WSYR News reported today on developments in the tragic story involving the young high school football player who died after suffering a head injury during a school football game. The entire community was shocked to learn that the young man had passed away from his injuries as he was being treated from the football head injury at a local hospital. His passing was made all the more surprising for those who were watching the game, because the young man seemed to be talking to those nearby and without injuries that appeared life-threatening.
However, our Illinois brain injury lawyers know that one of the unique risks posed by head trauma is that fact that they may cause severe damage that is not readily apparent. In addition, the injury can actually arise even when the specific trauma appears slight. In the football context, that means that severe harm may arise, even though a player seemingly is not hit hard at all. That appears to be what happened in this most recent case according to the school’s athetic director. He explained that the coaches and staff reviewed the film of the game and could not identify a single, major hit that likely caused the trouble. The victim was not even involved in the play after which he fell to the ground. The student was involved in a few other plays before that one, but there was not any particularly violent collision in any of them. Instead, the young man simply experienced the basic contact found in the game.

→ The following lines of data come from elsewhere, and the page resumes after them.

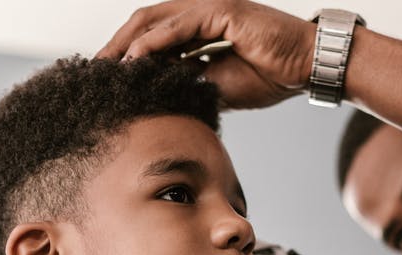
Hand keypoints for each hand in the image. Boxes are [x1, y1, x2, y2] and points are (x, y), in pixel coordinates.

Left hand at [96, 0, 315, 108]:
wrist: (306, 67)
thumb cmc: (271, 75)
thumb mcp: (219, 85)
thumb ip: (190, 84)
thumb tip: (161, 99)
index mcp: (199, 27)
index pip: (153, 37)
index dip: (127, 56)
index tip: (106, 80)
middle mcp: (200, 11)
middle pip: (145, 23)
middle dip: (116, 47)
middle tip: (95, 72)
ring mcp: (210, 7)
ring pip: (155, 21)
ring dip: (127, 44)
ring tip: (106, 68)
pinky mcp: (221, 11)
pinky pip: (179, 27)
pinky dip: (154, 43)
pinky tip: (135, 60)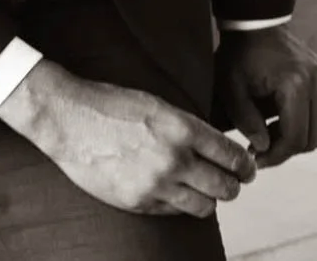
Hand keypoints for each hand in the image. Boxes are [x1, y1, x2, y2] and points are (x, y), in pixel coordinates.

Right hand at [0, 59, 256, 217]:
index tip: (247, 168)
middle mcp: (173, 158)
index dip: (245, 165)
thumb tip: (217, 148)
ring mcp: (156, 184)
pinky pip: (174, 211)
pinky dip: (180, 203)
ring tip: (205, 190)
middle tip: (233, 182)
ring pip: (204, 205)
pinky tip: (174, 191)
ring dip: (209, 198)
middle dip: (234, 185)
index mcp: (181, 127)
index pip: (231, 155)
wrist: (70, 119)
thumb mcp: (157, 104)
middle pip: (225, 186)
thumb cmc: (112, 105)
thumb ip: (187, 127)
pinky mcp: (138, 202)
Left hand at [214, 25, 316, 168]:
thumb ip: (246, 121)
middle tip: (260, 148)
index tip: (256, 160)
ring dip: (296, 139)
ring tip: (268, 133)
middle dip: (285, 150)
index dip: (276, 156)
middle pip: (311, 139)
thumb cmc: (240, 54)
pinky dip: (305, 125)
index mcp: (296, 83)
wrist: (256, 24)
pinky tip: (281, 120)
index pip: (295, 138)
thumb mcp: (232, 88)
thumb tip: (262, 150)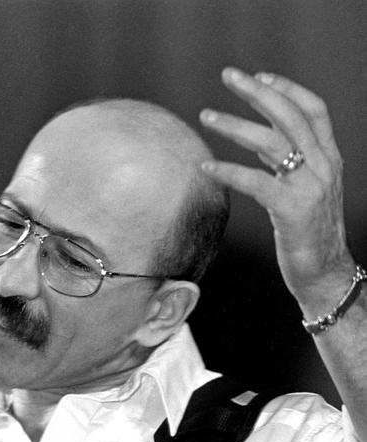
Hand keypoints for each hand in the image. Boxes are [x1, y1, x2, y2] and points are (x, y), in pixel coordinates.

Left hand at [199, 67, 355, 318]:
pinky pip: (255, 182)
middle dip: (257, 92)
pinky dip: (228, 171)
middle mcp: (323, 165)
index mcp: (328, 158)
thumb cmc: (309, 231)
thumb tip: (256, 140)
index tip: (258, 76)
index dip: (286, 88)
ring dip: (235, 126)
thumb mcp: (302, 188)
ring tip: (206, 116)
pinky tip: (205, 167)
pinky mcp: (293, 209)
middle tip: (227, 76)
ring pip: (271, 142)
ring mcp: (310, 186)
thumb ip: (284, 162)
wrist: (325, 272)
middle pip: (290, 115)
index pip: (313, 109)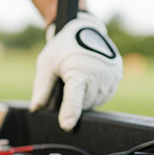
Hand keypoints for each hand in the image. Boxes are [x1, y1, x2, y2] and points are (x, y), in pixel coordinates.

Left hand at [30, 11, 122, 130]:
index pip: (74, 98)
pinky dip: (95, 93)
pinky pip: (105, 95)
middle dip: (73, 101)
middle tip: (66, 84)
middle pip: (83, 104)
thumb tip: (35, 109)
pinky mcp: (118, 75)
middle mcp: (98, 75)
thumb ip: (42, 88)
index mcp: (79, 72)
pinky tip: (89, 81)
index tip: (66, 126)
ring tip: (78, 79)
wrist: (84, 28)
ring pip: (95, 102)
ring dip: (85, 98)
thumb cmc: (63, 47)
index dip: (69, 113)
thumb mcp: (47, 64)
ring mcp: (111, 76)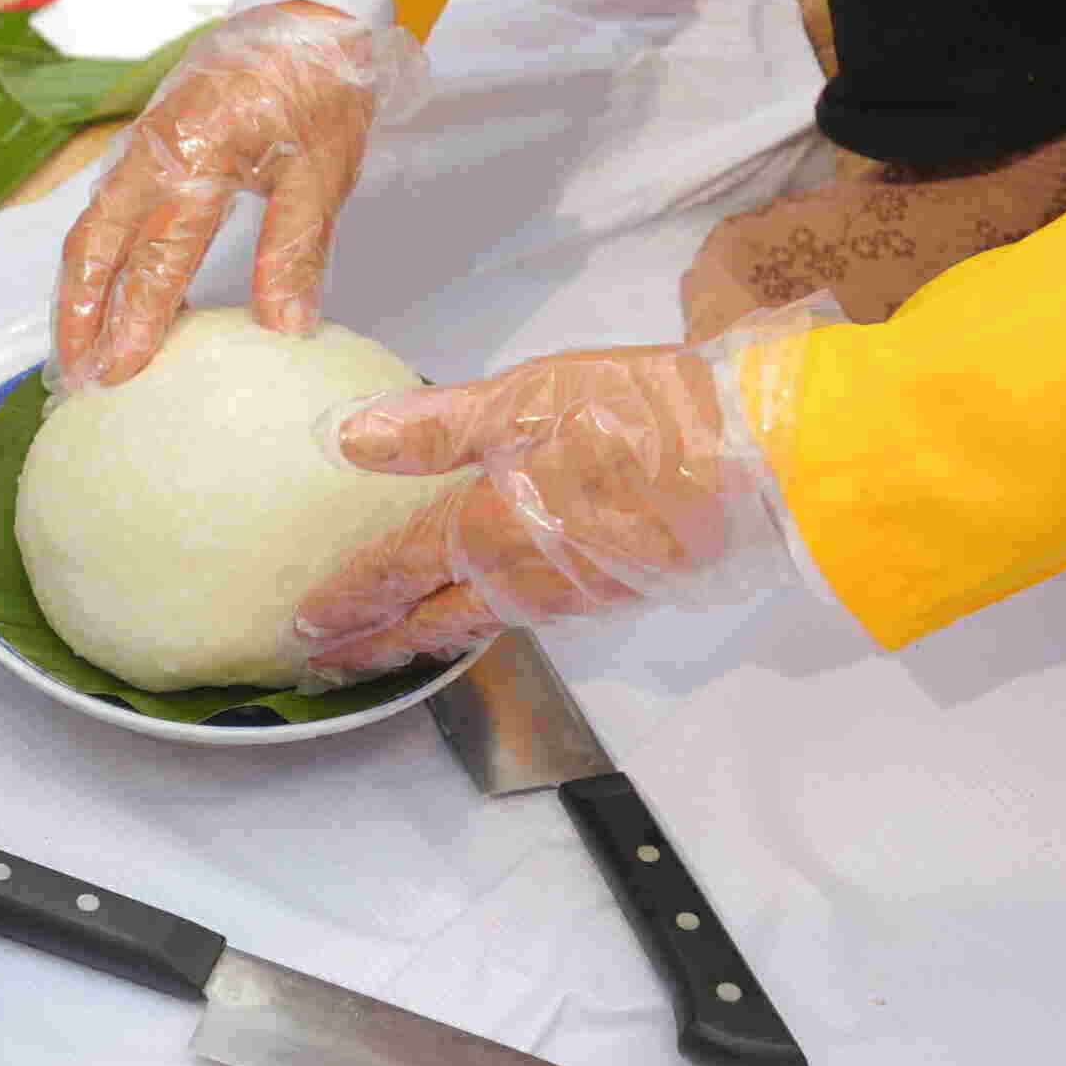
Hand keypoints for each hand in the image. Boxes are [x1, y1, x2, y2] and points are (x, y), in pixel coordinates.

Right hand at [50, 0, 426, 392]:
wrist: (307, 14)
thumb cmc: (320, 89)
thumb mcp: (321, 173)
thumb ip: (294, 252)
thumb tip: (284, 329)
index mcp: (199, 155)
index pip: (157, 255)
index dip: (134, 318)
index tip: (119, 371)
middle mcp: (152, 152)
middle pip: (96, 246)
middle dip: (79, 316)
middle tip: (75, 378)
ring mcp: (140, 146)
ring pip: (90, 229)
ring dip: (76, 293)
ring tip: (73, 351)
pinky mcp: (142, 145)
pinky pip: (103, 211)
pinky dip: (93, 260)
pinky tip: (100, 297)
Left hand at [293, 322, 818, 676]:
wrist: (760, 462)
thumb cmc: (647, 417)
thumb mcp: (526, 397)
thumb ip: (436, 427)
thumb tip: (351, 438)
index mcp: (490, 530)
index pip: (396, 575)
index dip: (347, 603)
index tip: (305, 630)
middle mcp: (523, 577)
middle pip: (431, 623)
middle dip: (375, 645)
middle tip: (329, 668)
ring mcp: (572, 592)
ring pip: (479, 625)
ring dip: (427, 638)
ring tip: (392, 643)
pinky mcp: (615, 590)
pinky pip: (526, 615)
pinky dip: (483, 620)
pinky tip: (481, 607)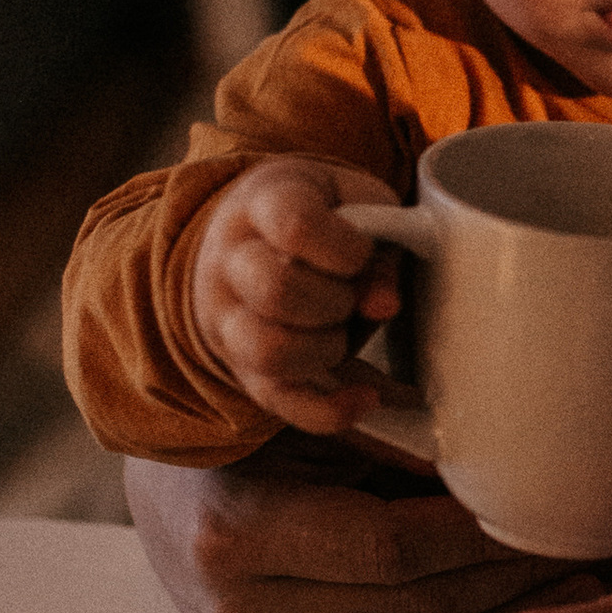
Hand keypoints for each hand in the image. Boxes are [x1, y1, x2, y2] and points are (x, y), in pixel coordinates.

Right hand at [124, 436, 575, 612]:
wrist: (173, 503)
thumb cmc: (251, 439)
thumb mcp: (309, 416)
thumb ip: (392, 435)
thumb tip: (510, 454)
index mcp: (239, 533)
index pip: (393, 547)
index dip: (483, 538)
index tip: (554, 511)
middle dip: (514, 584)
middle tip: (592, 553)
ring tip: (580, 599)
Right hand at [187, 154, 400, 435]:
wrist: (254, 232)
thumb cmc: (321, 212)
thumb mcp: (357, 202)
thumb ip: (380, 244)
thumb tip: (384, 305)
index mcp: (263, 202)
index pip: (294, 226)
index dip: (343, 249)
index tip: (362, 254)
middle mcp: (231, 259)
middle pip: (276, 291)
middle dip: (335, 303)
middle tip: (351, 296)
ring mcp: (227, 317)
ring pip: (268, 351)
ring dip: (327, 350)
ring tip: (344, 333)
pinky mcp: (240, 366)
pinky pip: (277, 401)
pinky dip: (329, 410)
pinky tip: (366, 398)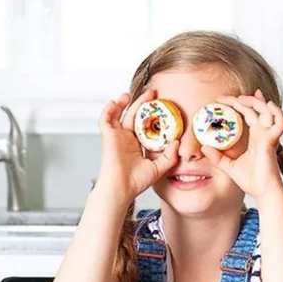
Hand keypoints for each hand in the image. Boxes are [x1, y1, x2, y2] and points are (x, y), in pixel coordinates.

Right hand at [94, 88, 178, 204]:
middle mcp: (126, 139)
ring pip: (118, 115)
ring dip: (123, 103)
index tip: (161, 104)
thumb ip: (169, 156)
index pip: (144, 124)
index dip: (151, 114)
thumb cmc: (136, 182)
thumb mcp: (159, 168)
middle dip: (141, 103)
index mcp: (136, 144)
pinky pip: (105, 120)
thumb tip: (177, 142)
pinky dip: (108, 110)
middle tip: (151, 92)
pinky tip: (114, 102)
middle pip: (133, 115)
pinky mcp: (108, 137)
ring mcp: (116, 137)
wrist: (122, 189)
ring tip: (131, 94)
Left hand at [200, 89, 282, 201]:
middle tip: (225, 98)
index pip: (247, 113)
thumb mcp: (227, 165)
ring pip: (268, 110)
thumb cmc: (251, 179)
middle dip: (242, 99)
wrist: (262, 191)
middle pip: (256, 107)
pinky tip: (267, 106)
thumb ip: (216, 156)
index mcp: (255, 136)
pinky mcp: (272, 140)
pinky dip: (276, 112)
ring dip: (256, 101)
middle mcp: (263, 132)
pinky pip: (279, 122)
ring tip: (241, 100)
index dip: (236, 103)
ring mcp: (269, 135)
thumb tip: (203, 148)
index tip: (220, 100)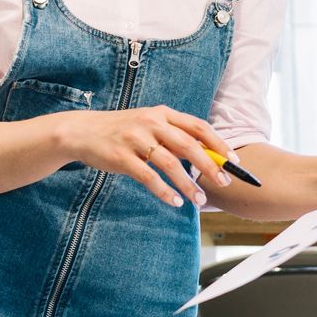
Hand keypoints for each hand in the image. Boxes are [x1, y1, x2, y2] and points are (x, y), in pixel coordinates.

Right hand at [57, 105, 235, 209]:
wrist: (83, 132)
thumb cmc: (123, 131)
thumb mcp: (149, 125)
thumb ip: (174, 137)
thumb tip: (207, 157)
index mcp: (163, 114)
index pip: (198, 127)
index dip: (219, 144)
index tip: (233, 161)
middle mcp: (151, 123)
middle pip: (189, 145)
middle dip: (209, 166)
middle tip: (223, 183)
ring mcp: (136, 139)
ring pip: (170, 164)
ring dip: (188, 184)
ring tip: (199, 200)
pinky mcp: (121, 157)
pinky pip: (148, 177)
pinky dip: (164, 191)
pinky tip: (175, 202)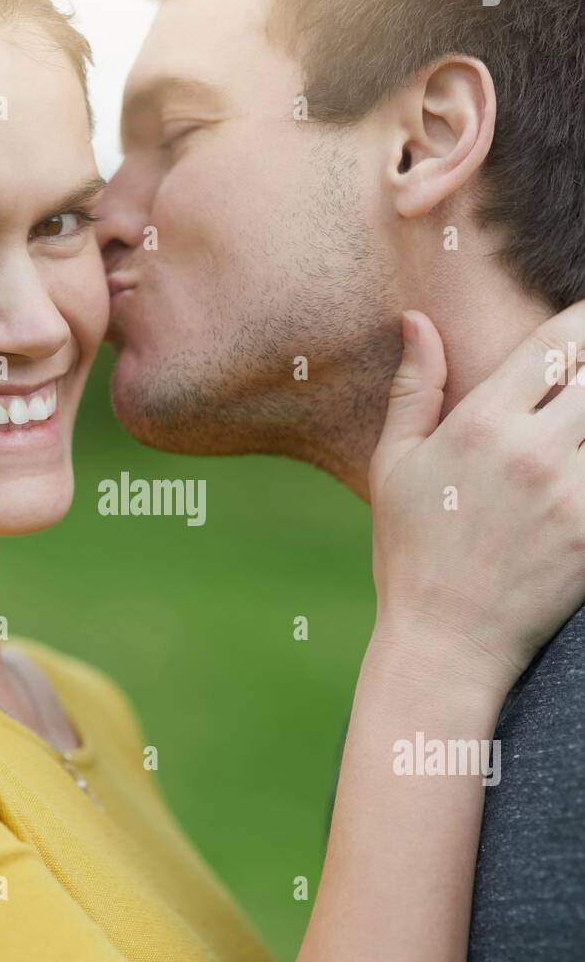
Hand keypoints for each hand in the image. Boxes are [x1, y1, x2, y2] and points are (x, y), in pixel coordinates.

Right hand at [369, 304, 584, 692]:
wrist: (447, 642)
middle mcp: (532, 452)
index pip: (557, 341)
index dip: (582, 322)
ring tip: (581, 431)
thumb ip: (413, 387)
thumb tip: (418, 319)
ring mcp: (571, 495)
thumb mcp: (395, 464)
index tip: (584, 326)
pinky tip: (582, 469)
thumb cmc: (412, 552)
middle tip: (584, 382)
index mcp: (481, 425)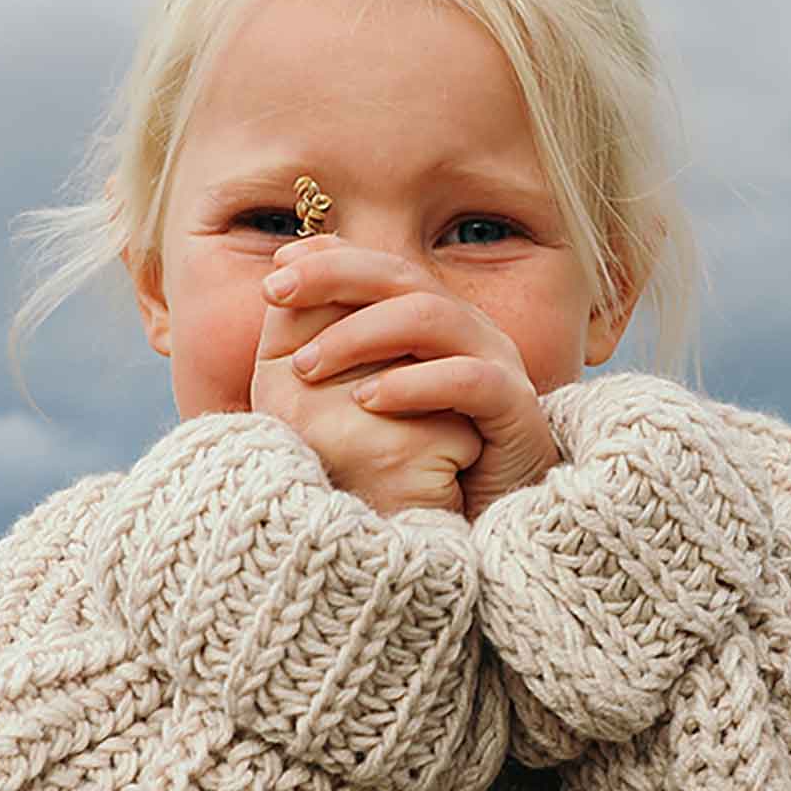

One medical expert in the area explained that there are no easy answers when it comes to understanding what happened in this case. He explained, “It doesn’t even have to be a head injury. If we’re running fast enough and hit, and just inside your helmet, you brain does one of those little shakes…that is all it takes.” The lack of contact necessary to cause potentially life-threatening injuries in these games comes as a shock to many parents who never knew how risky some of these most physical games could be.
The increasing medical awareness of the seriousness of these injuries has led many states to strengthen their guidelines for high school sports. There is also action on the national level. Congress has recently put pressure on the makers of football equipment to enact changes that will reduce injuries and better explain safety risks to those involved in these activities. Football helmets in particular must be reconditioned consistently to ensure they provide the protection players need. Many school districts are also imposing stricter rest periods for those players that experience a head injury. It is advisable for those athletes who experience a concussion to sit out of activities for a week after symptoms subside. The rest period needs to be even greater for all those who suffer a second concussion. Failure to properly account for these risks often unnecessarily risks more severe harm resulting from the sports head injury.